With that in mind, how strongly correlated have the returns been for different segments of the UK commercial real estate market? We compare the 10 years to May 2014 with the following 10 years to May 2024. For the earlier 10-year period, there was a high level of correlation in the returns of different segments in our Monthly Index. The average correlation coefficient was 0.88, with a range from 0.79 to 0.95 depending on the two segments that are compared.

Figure 2: Correlation matrix based on monthly total returns for the 10 years to May 2014

fig-02

Source: CBRE UK Monthly Index. Other refers to a mix of hotel, leisure and residential assets, other operational properties and land.

The returns delivered by Shopping Centres and Other in the decade to May 2014 were mildly less correlated with those of other market segments. However, the overall impression is one of a strong correspondence in how monthly total returns were changing across different parts of the UK real estate market. This does not mean that sector choice was unimportant in this period, since some parts of the market still delivered higher total returns than others, but it does suggest that risk reduction benefits from investing in different segments were limited.

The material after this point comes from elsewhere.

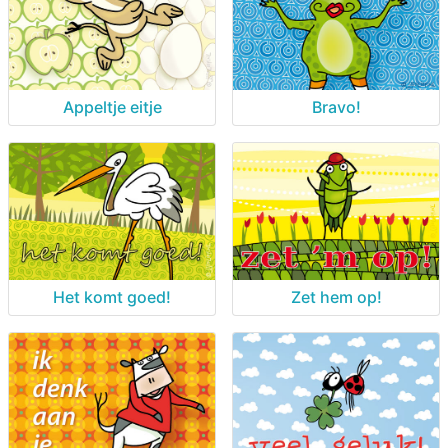
Appeltje eitje
Bravo!
Het komt goed!
Zet hem op!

In contrast, results to May 2024 suggest that potential risk reduction benefits have increased in recent years, with segment returns exhibiting more divergence in when and how they change. While the average correlation coefficient is moderately high, at 0.72, it is below the lowest correlation found for the previous ten-year period. Moreover, the range in correlation coefficients is much wider. The lowest, at 0.35, is between Shopping Centre and Industrial total returns, while the highest, at 0.94, is between Outer London / M25 Offices and Rest of UK Offices.

Shopping Centre returns continue to have the lowest correlations with those from other segments, but the average monthly total return for the more recent ten-year period was negative. This reflects that Shopping Centres were especially impacted by structural changes affecting the retail sector. While this tempers the diversification benefit suggested by Figure 3, it could be positive for future investment if these structural changes have produced a lasting shift in how retail returns behave relative to other sectors.

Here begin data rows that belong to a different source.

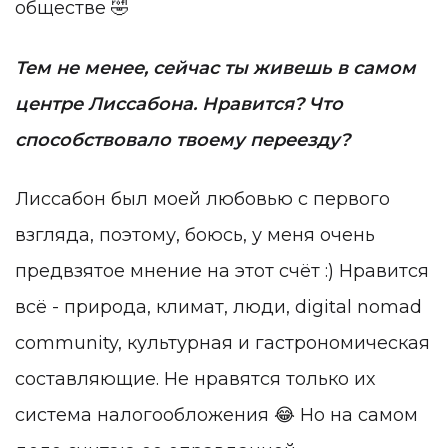
обществе 🤣
Тем не менее, сейчас ты живешь в самом
центре Лиссабона. Нравится? Что
способствовало твоему переезду?
Лиссабон был моей любовью с первого
взгляда, поэтому, боюсь, у меня очень
предвзятое мнение на этот счёт :) Нравится
всё - природа, климат, люди, digital nomad
community, культурная и гастрономическая
составляющие. Не нравятся только их
система налогообложения 😂 Но на самом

Figure 3: Correlation matrix based on monthly total returns for the ten years to May 2024

fig-03

Source: CBRE UK Monthly Index. Other refers to a mix of hotel, leisure and residential assets, other operational properties and land.

The Retail Warehouse segment also emerges as one whose returns have had lower correlations with those of other segments. As Retail Warehouses have seen stronger performance than other retail property types, this suggests that this segment should have been attractive from a portfolio perspective over the last decade.

For investors in UK real estate, the step of constructing or rebalancing a portfolio involves determining those sectors and regions in which to deploy capital. This is not simply a case of identifying the segments with the highest expected returns, as these choices could also involve a high degree of risk. Instead, investors should be able to achieve better risk-adjusted performance by combining investments whose returns are expected to have a low correlation. This is an important part of asset allocation, whether investing in real estate directly or when investing in the asset class through specialist funds.

Our key finding is that returns from different segments of the UK commercial real estate market have diverged considerably over the last ten years and have become less correlated as a result. While there is no guarantee that these correlations will persist in the future, it raises the interesting prospect that risk reduction benefits from a multi-sector strategy have increased. Combined with research into the underlying performance drivers, investors can use the knowledge of how segment performance is related to ensure their investment goals are achieved under various market conditions.